- EXERCISE OBJECTIVE: Under this line sits a listing. Repeat exactly and only its lines from the one holding "Table 4. Variable selection and summary" through the one holding "Figure 5 . Three-dimensional"; skip pictures.

Segment Start: RECORDS SHOWN

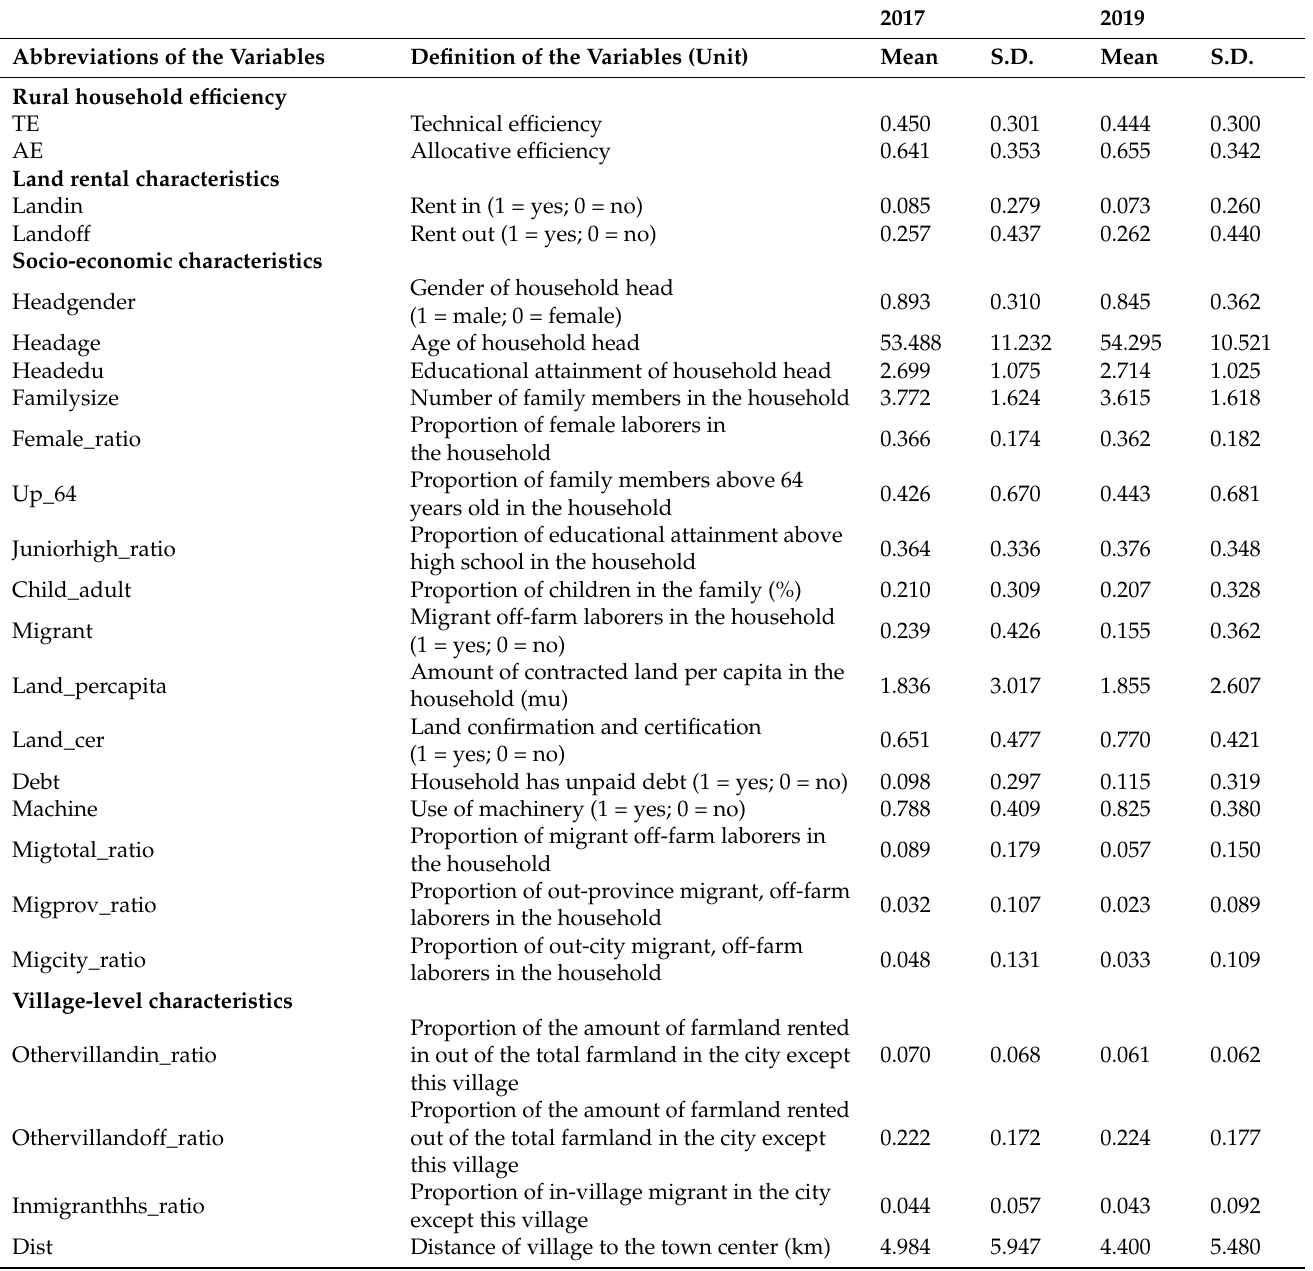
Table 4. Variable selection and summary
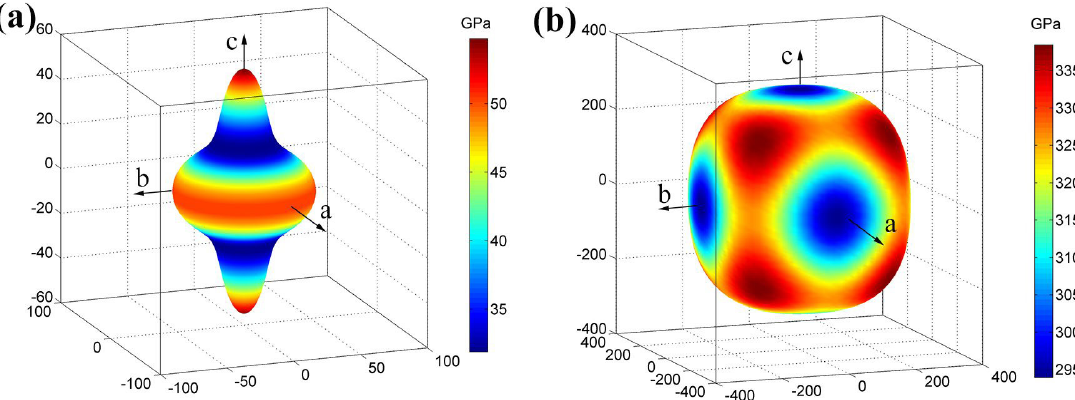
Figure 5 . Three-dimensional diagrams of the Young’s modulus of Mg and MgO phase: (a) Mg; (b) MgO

Segment End: RECORDS SHOWN
Segment Start: RECORDS SHOWN

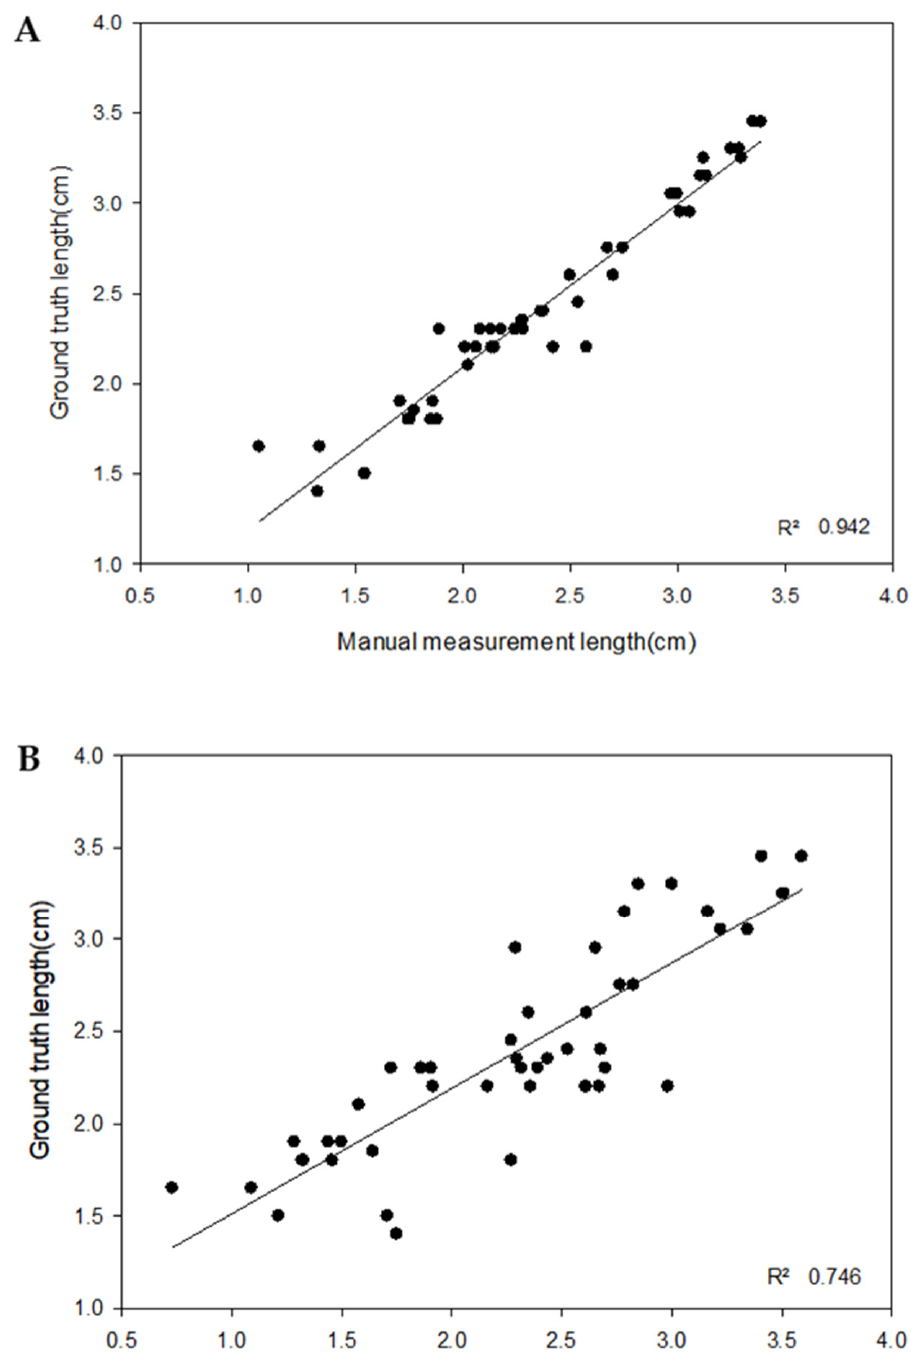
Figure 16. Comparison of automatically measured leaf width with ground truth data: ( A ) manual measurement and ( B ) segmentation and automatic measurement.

Segment End: RECORDS SHOWN

- RESULT:
Table 4. Variable selection and summary
Figure 5 . Three-dimensional diagrams of the Young’s modulus of Mg and MgO phase: (a) Mg; (b) MgO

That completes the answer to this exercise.